The duty of loyalty means that trustees act only for the beneficiaries. “If the public get annoyed you won’t do something, it’s because they misunderstand what your fiduciary duty is and how you are confined,” she said.

She added that fiduciaries are judged on the prudence of the process behind decision making. Fiduciaries are guided by the material factors that inform decision making at the point in time decisions are made in a defined process – they don’t make decisions and then “reverse engineer” prudence.

Shooting from the hip doesn’t work

Good governance is the bridge between fiduciary duty and the process/implementation – or, as Reeves explained, “the how.”

Governance is rooted in foresight rather than making it up as you go, she said. It supports fiduciaries duty of loyalty and care, and provides guardrails that support decision making, and establishes decision making in advance of challenging situations.

“I can’t stress enough how important it is to establish the rules of the road before a crisis. Shooting from hip doesn’t work.”

Stay in your lane

Good governance also depends on clarity of the different roles of the board and staff. Only this way can board and investment teams stay in their lane.

“It’s hard when you don’t know what your lane is,” she says. Referencing the CFA’s OPERIS governance framework, Reeves said a board role is high level; involved in setting goals and objectives, oversight and monitoring. In contrast, the job of the investment team is to implement and execute.

“The framework is very clear on the powers that are for the board and the powers that are for staff,” she said, adding that the board approves key decisions, sets policy and prudently delegates – although the board is not in a position to delegate oversight.

Trustees should have a line of sight and can drill down when they think it’s appropriate. But they should not go on “a hunting mission” that delves into investment staff decision making. Instead a robust reporting and compliance function should gives trustees comfort and bring access to information and line of sight.

The problem of two hats

Governance gets challenging when fiduciaries wear two hats. For example, fiduciaries might be members of a sponsor organisation, a member of a state employer or political appointees. It’s possible to navigate this conflict by keeping beneficiaries front and centre, she said.

“When you are making decisions, you can only consider beneficiaries.”

There is always tension between what is best for an organisation and what is best for the executive when organisations have state appointees, she continued. A typical area of conflict between state politics and board decisions comes when pension funds seek to recruit internal expertise and pay more than government pay grades. In such cases, trustees must stay mindful of fulfilling their fiduciary duty to grow the trust by hiring qualified individuals.

Fiduciaries have to think what is the best policy for the fund and what will be the long term consequences if the legislature doesn’t support those policies.

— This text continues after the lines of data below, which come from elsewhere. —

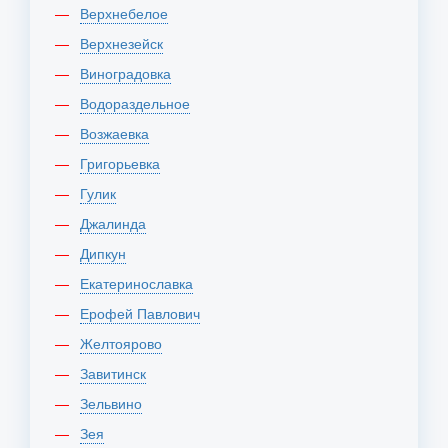
Верхнебелое
Верхнезейск
Виноградовка
Водораздельное
Возжаевка
Григорьевка
Гулик
Джалинда
Дипкун
Екатеринославка
Ерофей Павлович
Желтоярово
Завитинск
Зельвино
Зея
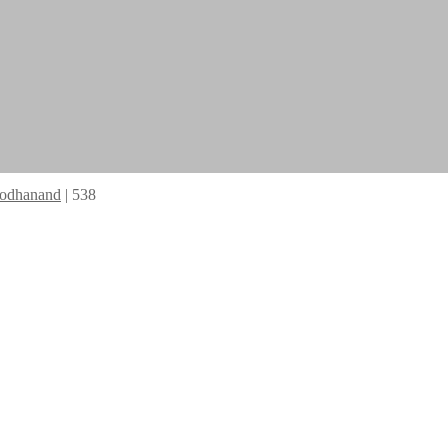
Bodhanand
|
538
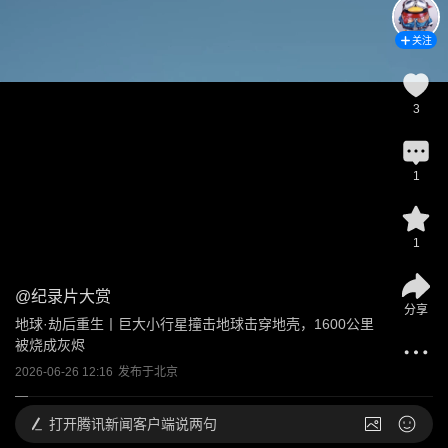
关注
3
1
1
@
纪录片大赏
分享
地球·劫后重生丨巨大小行星撞击地球击穿地壳，1600公里
被烧成灰烬
2026-06-26 12:16
发布于
北京
打开
腾讯新闻客户端说两句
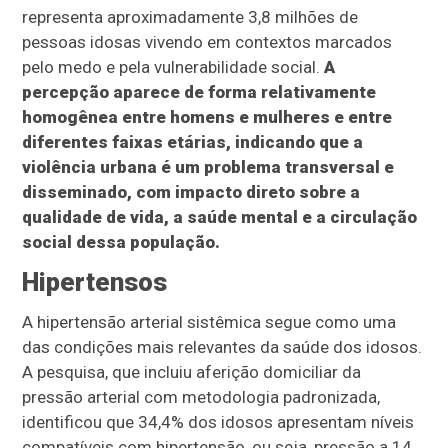
representa aproximadamente 3,8 milhões de
pessoas idosas vivendo em contextos marcados
pelo medo e pela vulnerabilidade social.
A
percepção aparece de forma relativamente
homogênea entre homens e mulheres e entre
diferentes faixas etárias, indicando que a
violência urbana é um problema transversal e
disseminado, com impacto direto sobre a
qualidade de vida, a saúde mental e a circulação
social dessa população.
Hipertensos
A hipertensão arterial sistêmica segue como uma
das condições mais relevantes da saúde dos idosos.
A pesquisa, que incluiu aferição domiciliar da
pressão arterial com metodologia padronizada,
identificou que 34,4% dos idosos apresentam níveis
compatíveis com hipertensão, ou seja, pressão a 14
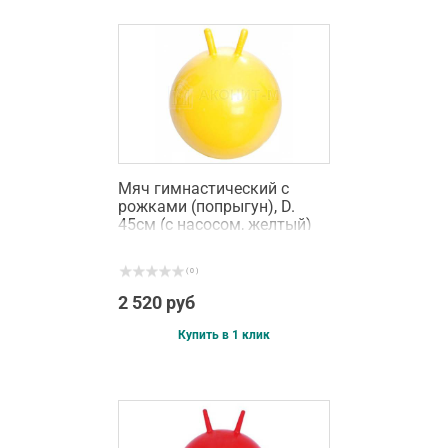
Мяч гимнастический с
рожками (попрыгун), D.
45см (с насосом, желтый)
( 0 )
2 520 руб
Купить в 1 клик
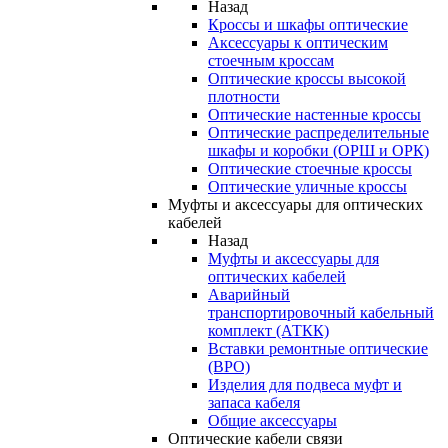
Назад
Кроссы и шкафы оптические
Аксессуары к оптическим
стоечным кроссам
Оптические кроссы высокой
плотности
Оптические настенные кроссы
Оптические распределительные
шкафы и коробки (ОРШ и ОРК)
Оптические стоечные кроссы
Оптические уличные кроссы
Муфты и аксессуары для оптических
кабелей
Назад
Муфты и аксессуары для
оптических кабелей
Аварийный
транспортировочный кабельный
комплект (АТКК)
Вставки ремонтные оптические
(ВРО)
Изделия для подвеса муфт и
запаса кабеля
Общие аксессуары
Оптические кабели связи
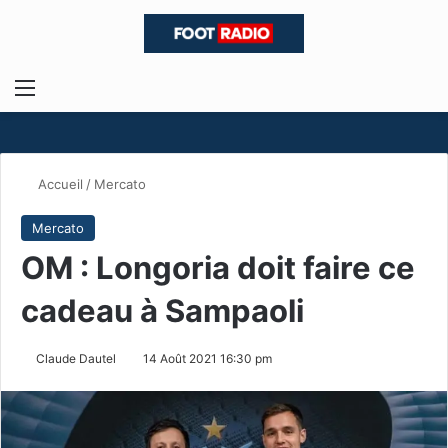
Menu
R
Accueil
/
Mercato
Mercato
OM : Longoria doit faire ce
cadeau à Sampaoli
Claude Dautel
14 Août 2021 16:30 pm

Reeves reassured that the best decision will arise out of these conflicts. The governance construct will inform the best decision, and she said group decisions are generally better.

Moreover, by filling positions with experts teams can trust they have the governance ability to understand which hat to wear.

She said board members also owe fiduciary duty to each other. They need to actively participate in decision making and maintain effective working relationships and decorum. Board members are liable for the conduct of other trustees and in this way, the board acts as a collective body.

She concluded that in periods of uncertainty, it is more important than ever to have trust because high trust organizations are more resilient.

This article was corrected on 8th March to highlight Tiffany Reeves’ description of the governance challenges at PSERS was wholly drawn from media reports at the time. Reeves has no direct knowledge of the events at PSERS, and this part of the presentation was based on media and public reports.